(Document images paired with source code)
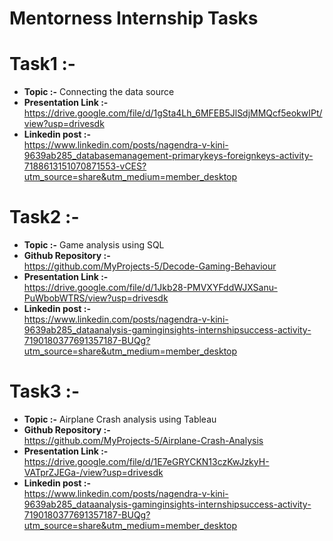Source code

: # Mentorness Internship Tasks

# Task1 :-                                                                                                                             
* **Topic :-**      Connecting the data source                                                                                                                         
* **Presentation Link :-**                                                                                                                                                 
  https://drive.google.com/file/d/1gSta4Lh_6MFEB5JlSdjMMQcf5eokwIPt/view?usp=drivesdk                                                                                                    
* **Linkedin post :-**                                                                                                                                                                            
  https://www.linkedin.com/posts/nagendra-v-kini-9639ab285_databasemanagement-primarykeys-foreignkeys-activity-7188613151070871553-vCES?utm_source=share&utm_medium=member_desktop

# Task2 :-
* **Topic :-**      Game analysis using SQL
* **Github Repository :-**                                                                                                                                                                 
  https://github.com/MyProjects-5/Decode-Gaming-Behaviour                                                                                                                                                            
* **Presentation Link :-**                                                                                                        
  https://drive.google.com/file/d/1Jkb28-PMVXYFddWJXSanu-PuWbobWTRS/view?usp=drivesdk                                                                                
* **Linkedin post :-**                                                                 
  https://www.linkedin.com/posts/nagendra-v-kini-9639ab285_dataanalysis-gaminginsights-internshipsuccess-activity-7190180377691357187-BUQg?utm_source=share&utm_medium=member_desktop                                                                                                                
# Task3 :-
* **Topic :-**      Airplane Crash analysis using Tableau
* **Github Repository :-**                                                                                                                                                                 
  https://github.com/MyProjects-5/Airplane-Crash-Analysis                                                                                                                                                            
* **Presentation Link :-**                                                                                                                    
  https://drive.google.com/file/d/1E7eGRYCKN13czKwJzkyH-VATprZJEGa-/view?usp=drivesdk                                                                                
* **Linkedin post :-**                                                                 
  https://www.linkedin.com/posts/nagendra-v-kini-9639ab285_dataanalysis-gaminginsights-internshipsuccess-activity-7190180377691357187-BUQg?utm_source=share&utm_medium=member_desktop                                  
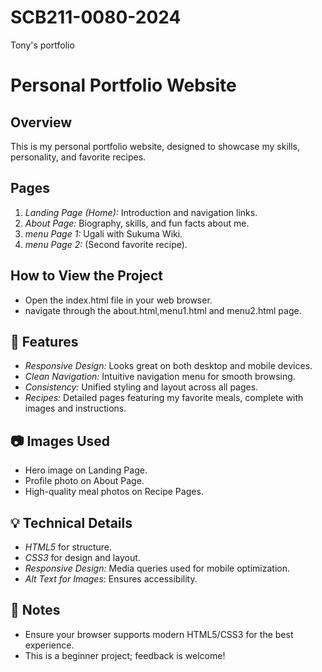# SCB211-0080-2024
Tony's portfolio
# Personal Portfolio Website

## Overview
This is my personal portfolio website, designed to showcase my skills, personality, and favorite recipes.

## Pages
1. *Landing Page (Home):* Introduction and navigation links.
2. *About Page:* Biography, skills, and fun facts about me.
3. *menu Page 1:* Ugali with Sukuma Wiki.
4. *menu Page 2:* (Second favorite recipe).

## How to View the Project
- Open the index.html file in your web browser.
- navigate through the about.html,menu1.html and menu2.html page.


## 🌟 Features
- *Responsive Design:* Looks great on both desktop and mobile devices.
- *Clean Navigation:* Intuitive navigation menu for smooth browsing.
- *Consistency:* Unified styling and layout across all pages.
- *Recipes:* Detailed pages featuring my favorite meals, complete with images and instructions.
## 📷 Images Used
- Hero image on Landing Page.
- Profile photo on About Page.
- High-quality meal photos on Recipe Pages.

## 💡 Technical Details
- *HTML5* for structure.
- *CSS3* for design and layout.
- *Responsive Design:* Media queries used for mobile optimization.
- *Alt Text for Images*: Ensures accessibility.

## 📝 Notes
- Ensure your browser supports modern HTML5/CSS3 for the best experience.
- This is a beginner project; feedback is welcome!
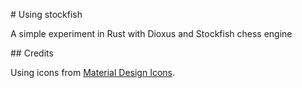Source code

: # Using stockfish

A simple experiment in Rust with Dioxus and Stockfish chess engine

## Credits

Using icons from [Material Design Icons](https://fonts.google.com/icons).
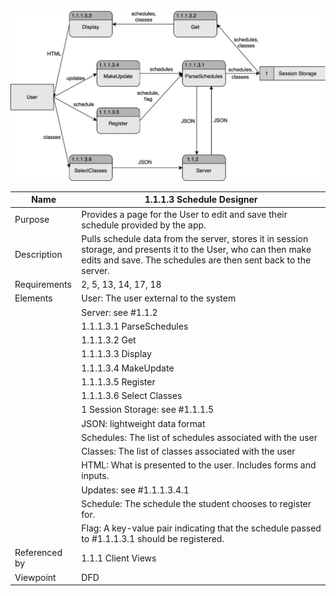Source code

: ![Design Document](TeamThreeFiles/1.1.1.3.svg)

| Name | 1.1.1.3 Schedule Designer |
| ----------- | ---------- |
| Purpose | Provides a page for the User to edit and save their schedule provided by the app. |
| Description | Pulls schedule data from the server, stores it in session storage, and presents it to the User, who can then make edits and save. The schedules are then sent back to the server. |
| Requirements | 2, 5, 13, 14, 17, 18 |
| Elements | User: The user external to the system |
|          | Server: see #1.1.2 |
|          | 1.1.1.3.1 ParseSchedules |
|          | 1.1.1.3.2 Get |
|          | 1.1.1.3.3 Display |
|          | 1.1.1.3.4 MakeUpdate |
|          | 1.1.1.3.5 Register |
|          | 1.1.1.3.6 Select Classes |
|          | 1 Session Storage: see #1.1.1.5 |
|          | JSON: lightweight data format |
|          | Schedules: The list of schedules associated with the user |
|          | Classes: The list of classes associated with the user |
|          | HTML: What is presented to the user. Includes forms and inputs. |
|          | Updates: see #1.1.1.3.4.1 |
|          | Schedule: The schedule the student chooses to register for. |
|          | Flag: A key-value pair indicating that the schedule passed to #1.1.1.3.1 should be registered. |
| Referenced by | 1.1.1 Client Views |
| Viewpoint | DFD |
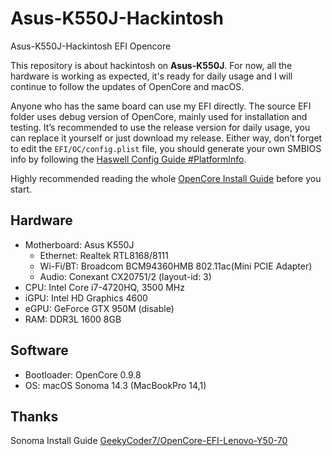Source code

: # Asus-K550J-Hackintosh
 Asus-K550J-Hackintosh EFI Opencore

This repository is about hackintosh on **Asus-K550J**. For now, all the hardware is working as expected, it's ready for daily usage and I will continue to follow the updates of OpenCore and macOS.

Anyone who has the same board can use my EFI directly. The source EFI folder uses debug version of OpenCore, mainly used for installation and testing. It’s recommended to use the release version for daily usage, you can replace it yourself or just download my release. Either way, don’t forget to edit the `EFI/OC/config.plist` file, you should generate your own SMBIOS info by following the [Haswell Config Guide #PlatformInfo](https://dortania.github.io/OpenCore-Install-Guide/config.plist/haswell.html#platforminfo). 

Highly recommended reading the whole [OpenCore Install Guide](https://dortania.github.io/OpenCore-Install-Guide/) before you start.

## Hardware

* Motherboard: Asus K550J
    * Ethernet: Realtek RTL8168/8111
    * Wi-Fi/BT: Broadcom BCM94360HMB 802.11ac(Mini PCIE Adapter)
    * Audio: Conexant CX20751/2 (layout-id: 3)
* CPU: Intel Core i7-4720HQ, 3500 MHz
* iGPU: Intel HD Graphics 4600
* eGPU: GeForce GTX 950M (disable)
* RAM: DDR3L 1600 8GB

## Software

* Bootloader: OpenCore 0.9.8
* OS: macOS Sonoma 14.3 (MacBookPro 14,1)


## Thanks

 Sonoma Install Guide [GeekyCoder7/OpenCore-EFI-Lenovo-Y50-70](https://github.com/GeekyCoder7/OpenCore-EFI-Lenovo-Y50-70/) 
 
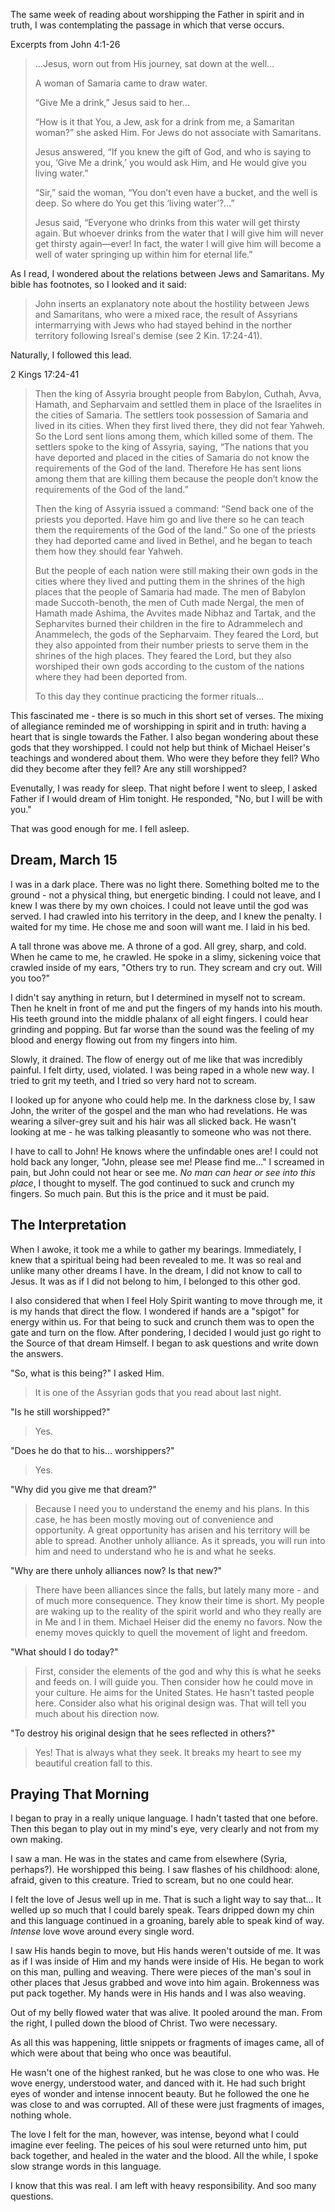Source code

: The same week of reading about worshipping the Father in spirit and in truth, I was contemplating the passage in which that verse occurs.

Excerpts from John 4:1-26

> ...Jesus, worn out from His journey, sat down at the well...
>
> A woman of Samaria came to draw water.
>
> “Give Me a drink,” Jesus said to her...
>
> “How is it that You, a Jew, ask for a drink from me, a Samaritan woman?” she asked Him. For Jews do not associate with Samaritans.
>
> Jesus answered, “If you knew the gift of God, and who is saying to you, ‘Give Me a drink,’ you would ask Him, and He would give you living water.”
>
> “Sir,” said the woman, “You don’t even have a bucket, and the well is deep. So where do You get this ‘living water’?...”
>
> Jesus said, “Everyone who drinks from this water will get thirsty again. But whoever drinks from the water that I will give him will never get thirsty again—ever! In fact, the water I will give him will become a well of water springing up within him for eternal life.”

As I read, I wondered about the relations between Jews and Samaritans. My bible has footnotes, so I looked and it said:

> John inserts an explanatory note about the hostility between Jews and Samaritans, who were a mixed race, the result of Assyrians intermarrying with Jews who had stayed behind in the norther territory following Isreal's demise (see 2 Kin. 17:24-41).

Naturally, I followed this lead.

2 Kings 17:24-41

> Then the king of Assyria brought people from Babylon, Cuthah, Avva, Hamath, and Sepharvaim and settled them in place of the Israelites in the cities of Samaria. The settlers took possession of Samaria and lived in its cities. When they first lived there, they did not fear Yahweh. So the Lord sent lions among them, which killed some of them. The settlers spoke to the king of Assyria, saying, “The nations that you have deported and placed in the cities of Samaria do not know the requirements of the God of the land. Therefore He has sent lions among them that are killing them because the people don’t know the requirements of the God of the land.”
> 
>  Then the king of Assyria issued a command: “Send back one of the priests you deported. Have him go and live there so he can teach them the requirements of the God of the land.” So one of the priests they had deported came and lived in Bethel, and he began to teach them how they should fear Yahweh.
>
> But the people of each nation were still making their own gods in the cities where they lived and putting them in the shrines of the high places that the people of Samaria had made. The men of Babylon made Succoth-benoth, the men of Cuth made Nergal, the men of Hamath made Ashima, the Avvites made Nibhaz and Tartak, and the Sepharvites burned their children in the fire to Adrammelech and Anammelech, the gods of the Sepharvaim. They feared the Lord, but they also appointed from their number priests to serve them in the shrines of the high places. They feared the Lord, but they also worshiped their own gods according to the custom of the nations where they had been deported from.
>
> To this day they continue practicing the former rituals...

This fascinated me - there is so much in this short set of verses. The mixing of allegiance reminded me of worshipping in spirit and in truth: having a heart that is single towards the Father. I also began wondering about these gods that they worshipped. I could not help but think of Michael Heiser's teachings and wondered about them. Who were they before they fell? Who did they become after they fell? Are any still worshipped?

Evenutally, I was ready for sleep. That night before I went to sleep, I asked Father if I would dream of Him tonight. He responded, "No, but I will be with you."

That was good enough for me. I fell asleep.

## Dream, March 15

I was in a dark place. There was no light there. Something bolted me to the ground - not a physical thing, but energetic binding. I could not leave, and I knew I was there by my own choices. I could not leave until the god was served. I had crawled into his territory in the deep, and I knew the penalty. I waited for my time. He chose me and soon will want me. I laid in his bed.

A tall throne was above me. A throne of a god. All grey, sharp, and cold. When he came to me, he crawled. He spoke in a slimy, sickening voice that crawled inside of my ears, "Others try to run. They scream and cry out. Will you too?"

I didn't say anything in return, but I determined in myself not to scream. Then he knelt in front of me and put the fingers of my hands into his mouth. His teeth ground into the middle phalanx of all eight fingers. I could hear grinding and popping. But far worse than the sound was the feeling of my blood and energy flowing out from my fingers into him.

Slowly, it drained. The flow of energy out of me like that was incredibly painful. I felt dirty, used, violated. I was being raped in a whole new way. I tried to grit my teeth, and I tried so very hard not to scream.

I looked up for anyone who could help me. In the darkness close by, I saw John, the writer of the gospel and the man who had revelations. He was wearing a silver-grey suit and his hair was all slicked back. He wasn't looking at me - he was talking pleasantly to someone who was not there.

I have to call to John! He knows where the unfindable ones are! I could not hold back any longer, "John, please see me! Please find me..." I screamed in pain, but John could not hear or see me. *No man can hear or see into this place*, I thought to myself. The god continued to suck and crunch my fingers. So much pain. But this is the price and it must be paid.

## The Interpretation

When I awoke, it took me a while to gather my bearings. Immediately, I knew that a spiritual being had been revealed to me. It was so real and unlike many other dreams I have. In the dream, I did not know to call to Jesus. It was as if I did not belong to him, I belonged to this other god.

I also considered that when I feel Holy Spirit wanting to move through me, it is my hands that direct the flow. I wondered if hands are a "spigot" for energy within us. For that being to suck and crunch them was to open the gate and turn on the flow. After pondering, I decided I would just go right to the Source of that dream Himself. I began to ask questions and write down the answers.

"So, what is this being?" I asked Him.

> It is one of the Assyrian gods that you read about last night.

"Is he still worshipped?"

> Yes.

"Does he do that to his... worshippers?"

> Yes.

"Why did you give me that dream?"

> Because I need you to understand the enemy and his plans. In this case, he has been mostly moving out of convenience and opportunity. A great opportunity has arisen and his territory will be able to spread. Another unholy alliance. As it spreads, you will run into him and need to understand who he is and what he seeks.

"Why are there unholy alliances now? Is that new?"

> There have been alliances since the falls, but lately many more - and of much more consequence. They know their time is short. My people are waking up to the reality of the spirit world and who they really are in Me and I in them. Michael Heiser did the enemy no favors. Now the enemy moves quickly to quell the movement of light and freedom.

"What should I do today?"

> First, consider the elements of the god and why this is what he seeks and feeds on. I will guide you. Then consider how he could move in your culture. He aims for the United States. He hasn't tasted people here. Consider also what his original design was. That will tell you much about his direction now.

"To destroy his original design that he sees reflected in others?"

> Yes! That is always what they seek. It breaks my heart to see my beautiful creation fall to this.

## Praying That Morning

I began to pray in a really unique language. I hadn't tasted that one before. Then this began to play out in my mind's eye, very clearly and not from my own making.

I saw a man. He was in the states and came from elsewhere (Syria, perhaps?). He worshipped this being. I saw flashes of his childhood: alone, afraid, given to this creature. Tried to scream, but no one could hear.

I felt the love of Jesus well up in me. That is such a light way to say that... It welled up so much that I could barely speak. Tears dripped down my chin and this language continued in a groaning, barely able to speak kind of way. *Intense* love wove around every single word.

I saw His hands begin to move, but His hands weren't outside of me. It was as if I was inside of Him and my hands were inside of His. He began to work on this man, pulling and weaving. There were pieces of the man's soul in other places that Jesus grabbed and wove into him again. Brokenness was put pack together. My hands were in His hands and I was also weaving.

Out of my belly flowed water that was alive. It pooled around the man. From the right, I pulled down the blood of Christ. Two were necessary.

As all this was happening, little snippets or fragments of images came, all of which were about that being who once was beautiful.

He wasn't one of the highest ranked, but he was close to one who was. He wove energy, understood water, and danced with it. He had such bright eyes of wonder and intense innocent beauty. But he followed the one he was close to and was corrupted. All of these were just fragments of images, nothing whole.

The love I felt for the man, however, was intense, beyond what I could imagine ever feeling. The peices of his soul were returned unto him, put back together, and healed in the water and the blood. All the while, I spoke slow strange words in this language.

I know that this was real. I am left with heavy responsibility. And soo many questions.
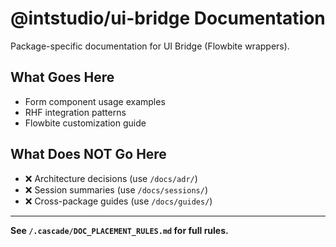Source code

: # @intstudio/ui-bridge Documentation

Package-specific documentation for UI Bridge (Flowbite wrappers).

## What Goes Here

- Form component usage examples
- RHF integration patterns
- Flowbite customization guide

## What Does NOT Go Here

- ❌ Architecture decisions (use `/docs/adr/`)
- ❌ Session summaries (use `/docs/sessions/`)
- ❌ Cross-package guides (use `/docs/guides/`)

---

**See `/.cascade/DOC_PLACEMENT_RULES.md` for full rules.**
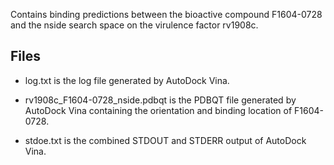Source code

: Contains binding predictions between the bioactive compound F1604-0728 and the nside search space on the virulence factor rv1908c.

## Files

- log.txt is the log file generated by AutoDock Vina.

- rv1908c_F1604-0728_nside.pdbqt is the PDBQT file generated by AutoDock Vina containing the orientation and binding location of F1604-0728.

- stdoe.txt is the combined STDOUT and STDERR output of AutoDock Vina.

Instruction ▸ How many lines in the items contain the string "nagendra"? Case counts, so report only the number.

Solution to this problem ▸ 3